Currently we do not have a SMB-type Profiler version, pls send your business case to the alias so that it gets on the roadmap.
I have a CAM controlling 2 CASs. One CAS is IB the other OOB. I am not happy at all with OOB implementation and am planning on converting the OOB to IB. Are there any problems that you know of or any gotchas that I should be aware of in order to run multiple IB CASs?
CAM is capable of handling the CAS in both IB and OOB mode, so there won't be any issues handling multiple IB CAS's.
I have point to point connectivity. From router A i am able to ping all VLAN but from Router B i am no table to ping That vlan ip it reaches till Fa0/0
I have this scenario where granular control of the users accessing the net is needed: 1 HQ office (ISR 38xx), 7 Branches (28xx) and each branch has a varying # of satellite offices (87x). All the ISR's have the Adv IP services IOS. How would I propose a NAC scheme? Can branch offices, with NM-NAC, be used to control access to the network for users in their respective satellite offices? Which would be better? IB or OOB? Thanks in advance!
Yes you can use NM-NAC in the branch offices, such that traffic from the satellite office goes through the NAC module in the branch office. IB would be recommended option.

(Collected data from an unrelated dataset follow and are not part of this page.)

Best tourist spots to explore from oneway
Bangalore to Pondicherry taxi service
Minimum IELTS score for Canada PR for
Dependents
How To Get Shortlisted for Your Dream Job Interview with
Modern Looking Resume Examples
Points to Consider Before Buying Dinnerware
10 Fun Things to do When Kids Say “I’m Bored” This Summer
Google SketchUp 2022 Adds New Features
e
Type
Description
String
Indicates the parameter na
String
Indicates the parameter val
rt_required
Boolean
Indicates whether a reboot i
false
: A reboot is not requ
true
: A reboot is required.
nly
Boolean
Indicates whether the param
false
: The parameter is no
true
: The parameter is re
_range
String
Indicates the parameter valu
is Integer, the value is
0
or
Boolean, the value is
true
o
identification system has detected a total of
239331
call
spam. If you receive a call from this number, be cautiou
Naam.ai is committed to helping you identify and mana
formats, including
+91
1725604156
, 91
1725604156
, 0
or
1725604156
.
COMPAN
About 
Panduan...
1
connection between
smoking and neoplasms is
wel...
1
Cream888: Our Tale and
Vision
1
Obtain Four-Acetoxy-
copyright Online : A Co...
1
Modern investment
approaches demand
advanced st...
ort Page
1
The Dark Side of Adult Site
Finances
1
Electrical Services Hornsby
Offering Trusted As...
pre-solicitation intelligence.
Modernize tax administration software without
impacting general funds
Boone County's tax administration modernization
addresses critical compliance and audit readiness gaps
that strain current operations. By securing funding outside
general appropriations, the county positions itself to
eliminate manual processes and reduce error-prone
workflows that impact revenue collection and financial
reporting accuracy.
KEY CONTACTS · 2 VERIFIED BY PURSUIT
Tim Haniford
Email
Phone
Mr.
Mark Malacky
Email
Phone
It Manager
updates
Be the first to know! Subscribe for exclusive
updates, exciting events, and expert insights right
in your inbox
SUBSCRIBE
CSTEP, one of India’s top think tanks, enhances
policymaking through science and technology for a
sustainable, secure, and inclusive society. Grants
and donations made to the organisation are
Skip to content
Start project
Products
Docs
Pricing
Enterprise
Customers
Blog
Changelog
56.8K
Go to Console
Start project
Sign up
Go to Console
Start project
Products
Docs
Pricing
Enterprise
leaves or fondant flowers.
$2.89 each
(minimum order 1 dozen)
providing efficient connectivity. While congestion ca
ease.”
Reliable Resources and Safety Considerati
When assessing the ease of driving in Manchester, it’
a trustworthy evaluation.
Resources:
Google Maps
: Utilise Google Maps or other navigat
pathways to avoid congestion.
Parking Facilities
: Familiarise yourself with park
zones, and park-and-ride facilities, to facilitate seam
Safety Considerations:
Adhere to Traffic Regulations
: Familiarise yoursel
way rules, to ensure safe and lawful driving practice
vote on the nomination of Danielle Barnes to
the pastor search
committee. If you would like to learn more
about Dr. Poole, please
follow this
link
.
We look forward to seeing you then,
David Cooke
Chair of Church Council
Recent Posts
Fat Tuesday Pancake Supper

Thanks Mahesh. I have a variation here to my scenario: Probably, I won't be able to use the NM's as I'd have to support more than 100 users. Would you still recommend IB? And, in case I have to implement OOB and have users connecting directly to the switch ports of an ISR 877, will these switch ports play with NAC appliance? Or would I have to resort to compatible switches behind the routers?
You are right, for the OOB it needs to be compatible switches (or Etherswitch modules) behind the routers. Here's the switch support URL
Otherwise IB is the option whether using NM or an appliance.